_OPDRACHT A_
Citeer uit de tekst over Octavianus letterlijk het stuk van "Keizer Augustus (ofwel" tot en met "wel de belangrijkste).".

Het gevolg ervan was dat Julius Ceasar op 15 maart in het jaar 44 voor Christus door een aantal senatoren werd vermoord.

In naam was Rome nu weer een Republiek, maar in de burgeroorlogen werd een nieuwe adem geblazen. Maar dit keer waren het andere hoofdrolspelers die de dienst uitmaakten. Onder hen waren Marcus Antonius, de jonge en populaire helper van Julius Ceasar en een zekere Octavianus.
Octavianus was heel jong, nog maar 18. Maar bij het testament van Julius Ceasar wèl aangewezen als zijn geadopteerde zoon en dus erfgenaam.

Octavianus won de strijd, met hulp van zijn oudere vriend en helper Marcus Agrippa, die zich vooral bezighield met het militaire werk. Octavianus versloeg Marcus Antonius en diens geliefde, de koningin van Egypte, Cleopatra. Octavianus maakte  in 31 voor Christus een definitief einde aan de burgeroorlogen.
Keizer Augustus (ofwel Octavianus)
Dat Octavianus slaagde waar zijn adoptie-vader Julius Caesar faalde is vooral te danken aan zijn voorzichtige optreden tegenover de oude instellingen van de Republiek. Hij liet zichzelf niet tot dictator uitroepen, zelfs niet voor zes maanden. Ook was hij niet jaar na jaar consul. Met een paar maatregelen wist hij het zover te krijgen dat hij in zekere zin de machtstigste werd. Eén van die maatregelen was het aannemen van de permanente tribunica potestas, oftewel, hij werd een permanente volkstribuun en daarmee onschendbaar: hij kon niet worden aangeklaagd. Ook nam hij de titel princeps aan, wat betekent ‘eerste onder de senatoren’.
Hij wilde hiermee duidelijk maken dat hij niet belangrijker was dan anderen, maar gewoon één van de senatoren (maar dan wel de belangrijkste).
Deze maatregelen deden hun werk: Octavianus kreeg als erenaam Augustus van het senaat (‘Verhevene’). Daarnaast zorgde Augustus voor stabiliteit en vrede, stelde Pax Romana in, de Verheven Vrede. Het volk, moe van al die burgeroorlogen, was hem er zielsdankbaar voor.

_OPDRACHT B_
Druk alle onderstaande vermeldingen regel voor regel ongewijzigd af. Laat de afbeeldingen daarbij weg.

_AANGELEVERDE GEGEVENS_
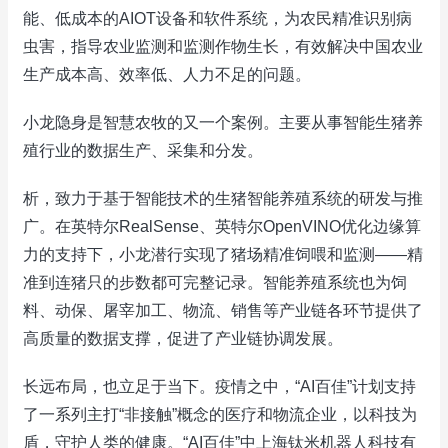
能、低成本的AIOT设备和软件系统，为农民精准识别病
虫害，指导农业监测和监测作物生长，有效解决中国农业
生产成本高、效率低、人力不足的问题。
小龙隐身是智慧农牧的又一个案例。主要从事智能生猪养
殖行业的数据生产、采集和分发。
析，致力于基于智能技术的生猪智能养殖系统的研发与推
广。在英特尔RealSense、英特尔OpenVINO优化边缘算
力的支持下，小龙潜行实现了猪场精准饲喂和监测——精
准到连猪只的步数都可完整记录。智能养殖系统也为饲
料、动保、屠宰加工、物流、销售等产业链各环节提供了
高质量的数据支撑，促进了产业链协调发展。
长远布局，也立足于当下。疫情之中，“AI百佳”计划支持
了一系列主打“非接触”概念的医疗和物流企业，以科技为
盾，守护人类的健康。“AI百佳”中上海钛米机器人科技有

_ANTWOORD A_
Keizer Augustus (ofwel Octavianus)
Dat Octavianus slaagde waar zijn adoptie-vader Julius Caesar faalde is vooral te danken aan zijn voorzichtige optreden tegenover de oude instellingen van de Republiek. Hij liet zichzelf niet tot dictator uitroepen, zelfs niet voor zes maanden. Ook was hij niet jaar na jaar consul. Met een paar maatregelen wist hij het zover te krijgen dat hij in zekere zin de machtstigste werd. Eén van die maatregelen was het aannemen van de permanente tribunica potestas, oftewel, hij werd een permanente volkstribuun en daarmee onschendbaar: hij kon niet worden aangeklaagd. Ook nam hij de titel princeps aan, wat betekent ‘eerste onder de senatoren’.
Hij wilde hiermee duidelijk maken dat hij niet belangrijker was dan anderen, maar gewoon één van de senatoren (maar dan wel de belangrijkste).

_ANTWOORD B_
能、低成本的AIOT设备和软件系统，为农民精准识别病
虫害，指导农业监测和监测作物生长，有效解决中国农业
生产成本高、效率低、人力不足的问题。
小龙隐身是智慧农牧的又一个案例。主要从事智能生猪养
殖行业的数据生产、采集和分发。
析，致力于基于智能技术的生猪智能养殖系统的研发与推
广。在英特尔RealSense、英特尔OpenVINO优化边缘算
力的支持下，小龙潜行实现了猪场精准饲喂和监测——精
准到连猪只的步数都可完整记录。智能养殖系统也为饲
料、动保、屠宰加工、物流、销售等产业链各环节提供了
高质量的数据支撑，促进了产业链协调发展。
长远布局，也立足于当下。疫情之中，“AI百佳”计划支持
了一系列主打“非接触”概念的医疗和物流企业，以科技为
盾，守护人类的健康。“AI百佳”中上海钛米机器人科技有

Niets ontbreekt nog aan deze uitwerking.